Educative

Anther approach could be to use sliding window for path sum

Hi guys,

Instead of calculating pathSum on every node. Another approach could be to use a sliding window for maintaining path sum. I believe time complexity will be improved to O(N log N).

O(N) for traversing the tree.
For the sliding window, all paths will be accessed once. So total paths( (N+1) / 2) * height of balanced Tree (log N) elements will be accessed.
O((N+1) / 2 * log N) => O(N log N)

O(N) + O (N log N) => O (N log N) should be the time complexity.
What are your thoughts?

  private static int findPaths(TreeNode root, int reqSum) {
    List<Integer> currentPath = new ArrayList<>();
    return findPathRecursively(root, currentPath, 0, reqSum, 0);
  }

  private static int findPathRecursively(
      TreeNode node,
      List<Integer> currentPath,
      int prevSum,
      int reqSum,
      int begIndex
  ) {
    if (node == null) {
      return 0;
    }

    currentPath.add(node.getValue());
    int currSum = prevSum + node.getValue();
    int matchedPaths = 0;

    while (currSum >= reqSum) {
      if (currSum == reqSum) {
        matchedPaths++;
      }

      currSum -= currentPath.get(begIndex);
      begIndex++;
    }

    int leftMatchedPaths = findPathRecursively(node.getLeftNode(), currentPath, currSum, reqSum,
        begIndex);
    int rightMatchedPaths = findPathRecursively(node.getRightNode(), currentPath, currSum, reqSum,
        begIndex);

    currentPath.remove(currentPath.size() - 1);
    return leftMatchedPaths + rightMatchedPaths + matchedPaths;
  }

Thanks

This is the solution I thought of as well. However, I think the time complexity is still O(n^2) as in the worst case (tree is a linkedlist - every node except the leaf has a single child) the depth of the tree is N and the root-to-leaf path is therefore N too.
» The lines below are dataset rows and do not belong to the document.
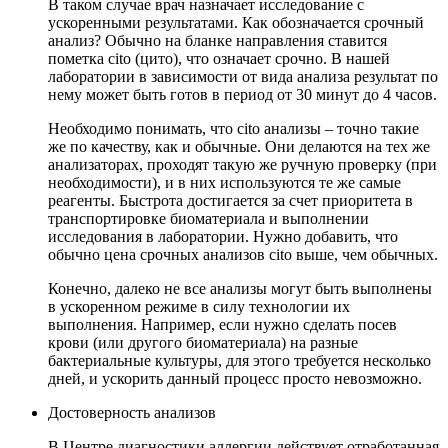
В таком случае врач назначает исследование с
ускоренными результатами. Как обозначается срочный
анализ? Обычно на бланке направления ставится
пометка cito (цито), что означает срочно. В нашей
лаборатории в зависимости от вида анализа результат по
нему может быть готов в период от 30 минут до 4 часов.
Необходимо понимать, что cito анализы – точно такие
же по качеству, как и обычные. Они делаются на тех же
анализаторах, проходят такую же ручную проверку (при
необходимости), и в них используются те же самые
реагенты. Быстрота достигается за счет приоритета в
транспортировке биоматериала и выполнении
исследования в лаборатории. Нужно добавить, что
обычно цена срочных анализов cito выше, чем обычных.
Конечно, далеко не все анализы могут быть выполнены
в ускоренном режиме в силу технологии их
выполнения. Например, если нужно сделать посев
крови (или другого биоматериала) на разные
бактериальные культуры, для этого требуется несколько
дней, и ускорить данный процесс просто невозможно.
Достоверность анализов
В Центре диагностики аллергии действует отработанная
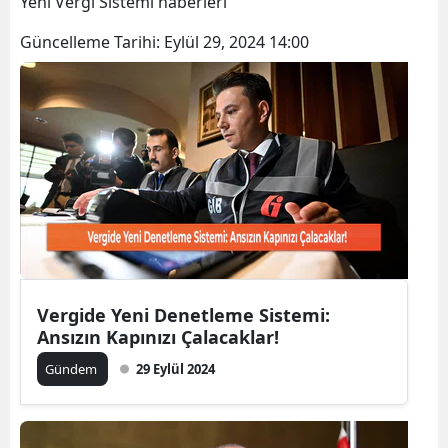
Yeni Vergi Sistemi haberleri
Bilecik
Güncelleme Tarihi:
Eylül 29, 2024 14:00
Bingöl
Bitlis
Bolu
Burdur
Bursa
Çanakkale
Çankırı
Vergide Yeni Denetleme Sistemi:
Ansızın Kapınızı Çalacaklar!
Çorum
Gündem
29 Eylül 2024
Denizli
Diyarbakır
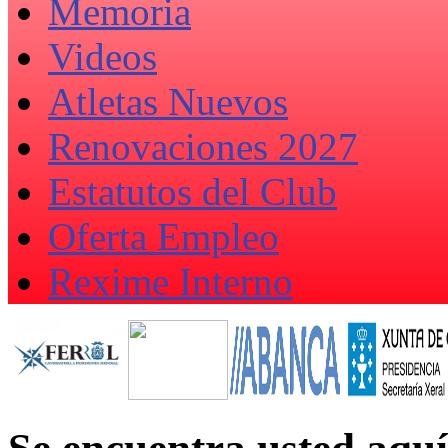
Memoria
Videos
Atletas Nuevos
Renovaciones 2027
Estatutos del Club
Oferta Empleo
Rexime Interno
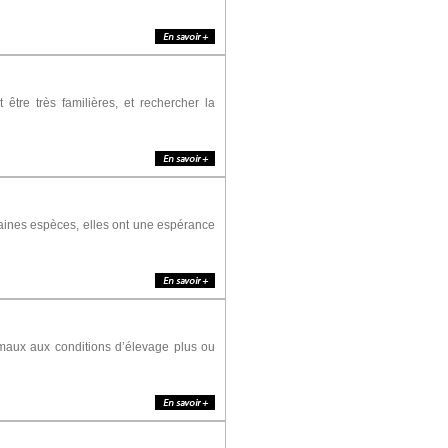
être très familières, et rechercher la
taines espèces, elles ont une espérance
imaux aux conditions d’élevage plus ou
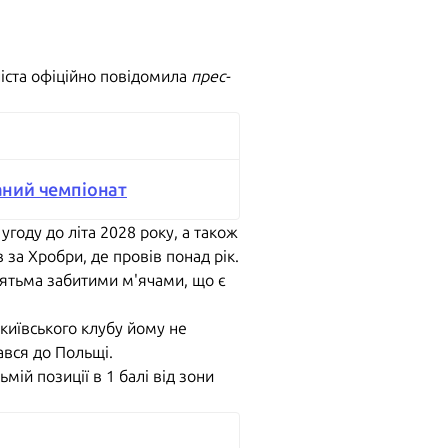
іста офіційно повідомила
прес-
ваний чемпіонат
угоду до літа 2028 року, а також
за Хробри, де провів понад рік.
в'ятьма забитими м'ячами, що є
київського клубу йому не
ався до Польщі.
ій позиції в 1 балі від зони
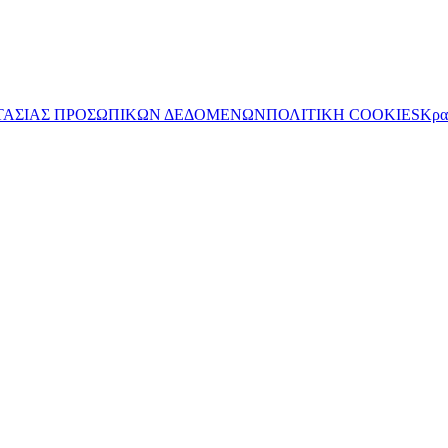
ΤΑΣΙΑΣ ΠΡΟΣΩΠΙΚΩΝ ΔΕΔΟΜΕΝΩΝ
ΠΟΛΙΤΙΚΗ COOKIES
Κρα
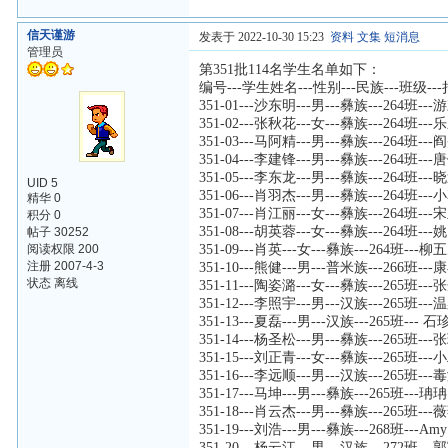
信天谨游
发表于 2022-10-30 15:23
资料
文集
短消息
管理员
第351批114名学生名单如下：
编号---学生姓名---性别---民族---班级--
351-01---沙东明---男---彝族---264班--
351-02---张秋花---女---彝族---264班---
351-03---马阿精---男---彝族---264班---
351-04---李建锋---男---彝族---264班--
351-05---李东龙---男---彝族---264班---
UID 5
351-06---肖羽杰---男---彝族---264班--
精华 0
351-07---肖江丽---女---彝族---264班---
积分 0
351-08---胡英蓉---女---彝族---264班---
帖子 30252
阅读权限 200
351-09---肖英---女---彝族---264班---柳
注册 2007-4-3
351-10---熊健---男---普米族---266班--
状态 离线
351-11---陶姿潞---女---彝族---265班--
351-12---李照宇---男---汉族---265班-
351-13---夏磊---男---汉族---265班--- 
351-14---杨圣松---男---彝族---265班--
351-15---刘正青---女---彝族---265班---
351-16---李远顺---男---汉族---265班---
351-17---马坤---男---彝族---265班---珃珃
351-18---肖云杰---男---彝族---265班--
351-19---刘浩---男---彝族---268班---Amy
351-20---杨云江---男---汉族---272班--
I do think this is a more elegant approach. I implemented it in python:

EDIT: Note that I am no expert though! There may be something wrong in my solution. I do think I need an extra case in the while loop to account for zeros. When you have zeros, multiple paths can be found through the same nodes to reach the sum.

import collections


class TreeNode:
    def __init__(self, val, left=None, right=None):
        self.val = val
        self.left = left
        self.right = right


def count_paths(root, S):
    total_sums = 0
    for path in iter_all_paths_dfs(root):
        end_index = 0
        start_index = 0
        running_sum = 0
        while end_index < len(path):
            running_sum += path[end_index]
            while running_sum > S and start_index < end_index:
                running_sum -= path[start_index]
                start_index += 1

            if running_sum == S:
                total_sums += 1

            end_index += 1

    return total_sums


def iter_all_paths_dfs(node, current_path=collections.deque()):

    if node is None:
        return

    current_path.append(node.val)

    if not node.left and not node.right:
        # Leaf node.
        yield list(current_path)

    yield from iter_all_paths_dfs(node.left)
    yield from iter_all_paths_dfs(node.right)

    current_path.pop()
1 Like